■ Source text
Southwest Region — Homebuilding revenues remained relatively flat, decreasing only 1% in 2007 compared to 2006, due to a 7% decrease in the average selling price of homes closed, partially offset by a 4% increase in the number of homes closed. Income before income taxes for the region was $192.9 million in 2007, down 54% from 2006. Operating margin decreased 1,160 basis points, to 10.2%, from 21.8% in 2006. The decrease in operating margin in 2007 was primarily due to a decrease in the region’s home sales gross profit percentage of 1,130 basis points in 2007 compared to 2006. The home sales gross profit change was largely due to declines in our Phoenix market. The Phoenix market experienced significant price increases in previous years which contributed to gross profit increases in 2005 and continued elevated gross profit in 2006. In 2007, higher inventory levels of new and existing homes and increased sales incentives and home price reductions were more common in Phoenix, resulting in gross profit declines. The recording of inventory impairment charges and earnest money and pre-acquisition cost write-offs totaling $26.8 million in fiscal 2007 compared to $4.8 million in 2006, also contributed to the decline in the region’s profitability.

[Data entries]

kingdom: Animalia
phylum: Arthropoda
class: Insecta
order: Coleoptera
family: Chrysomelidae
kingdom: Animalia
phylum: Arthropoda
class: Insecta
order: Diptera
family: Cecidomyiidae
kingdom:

--

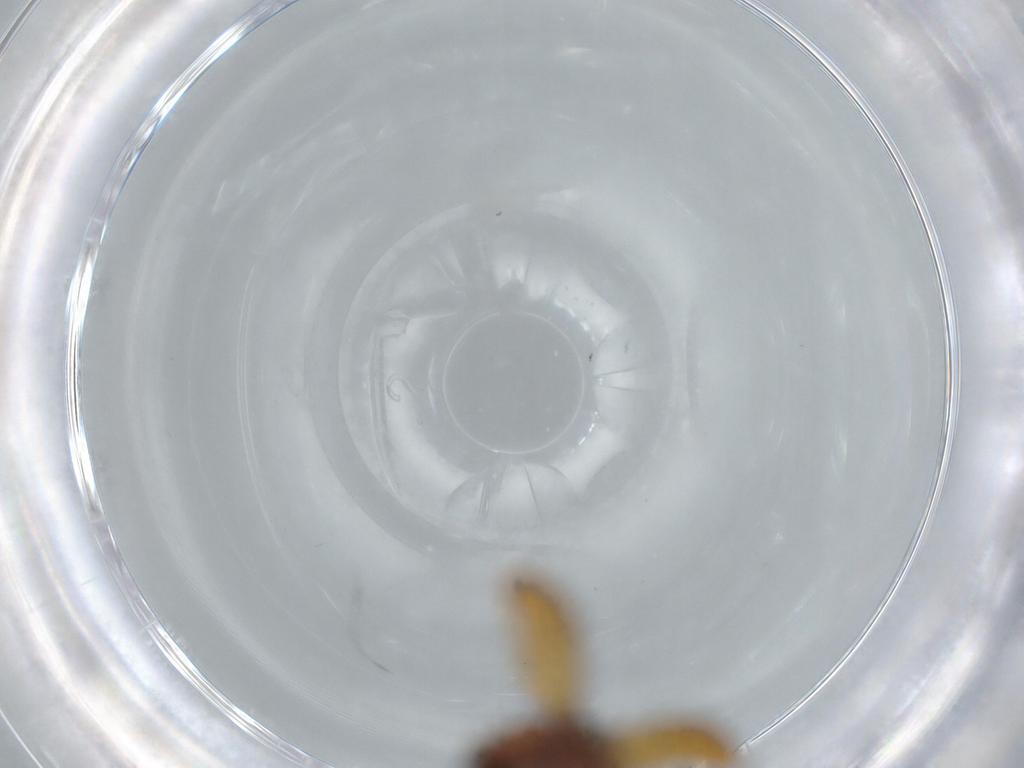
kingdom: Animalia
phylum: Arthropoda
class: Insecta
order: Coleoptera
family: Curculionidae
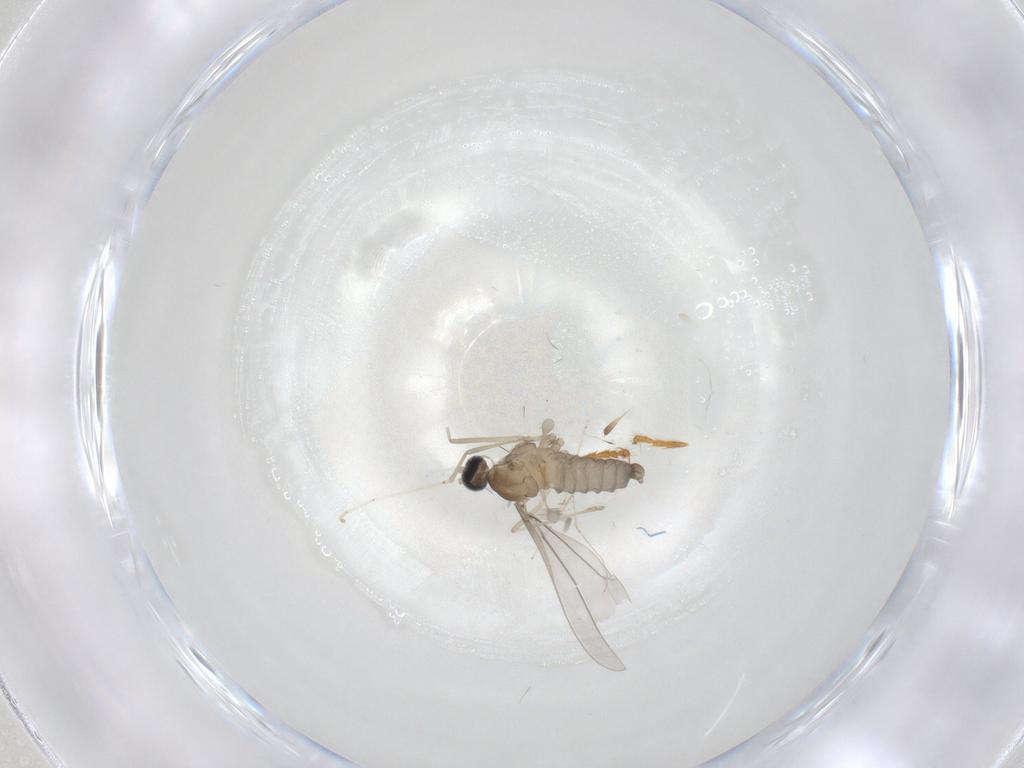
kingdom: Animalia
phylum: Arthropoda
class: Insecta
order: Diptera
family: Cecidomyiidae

■ Directions
1. According to the Southwest Region text, what was the region's operating margin in 2007?
2. Continue the Southwest Region text from where it stops.

■ Exercise results
1. 10.2%

2.
West Region — Homebuilding revenues decreased 34% in 2007 compared to 2006, due to a 34% decrease in the number of homes closed, as well as a slight decrease in the average selling price of those homes. The region reported a loss before income taxes of $932.1 million in 2007, compared to income of $720.6 million in 2006. The loss in fiscal 2007 was primarily due to inventory impairment charges and earnest money and pre-acquisition cost write-offs totaling $819.1 million, and goodwill impairment charges of $374.7 million. The majority of the inventory impairments relate to projects in our California and Las Vegas markets. A decrease in the region’s home sales gross profit percentage of 790 basis points in 2007, compared to 2006 also contributed to the reduction in income before income taxes. The home sales gross profit percentage declines in our California and Las Vegas markets had the greatest impact on the overall decrease. The California and Las Vegas markets experienced rapid, significant home price increases in previous years which contributed to gross profit increases in 2005 and continued elevated gross profit in 2006, but these price increases also strained housing affordability for many potential homebuyers in those markets. Credit tightening in the mortgage markets also significantly limited the availability of many mortgage products used extensively by California and Las Vegas homebuyers in the previous years. In 2006 and 2007, inventory levels of new and existing homes in these markets were high and increased levels of sales incentives and home price reductions were typical in new home communities, as builders attempted to increase demand for homes and address affordability concerns, resulting in gross profit declines.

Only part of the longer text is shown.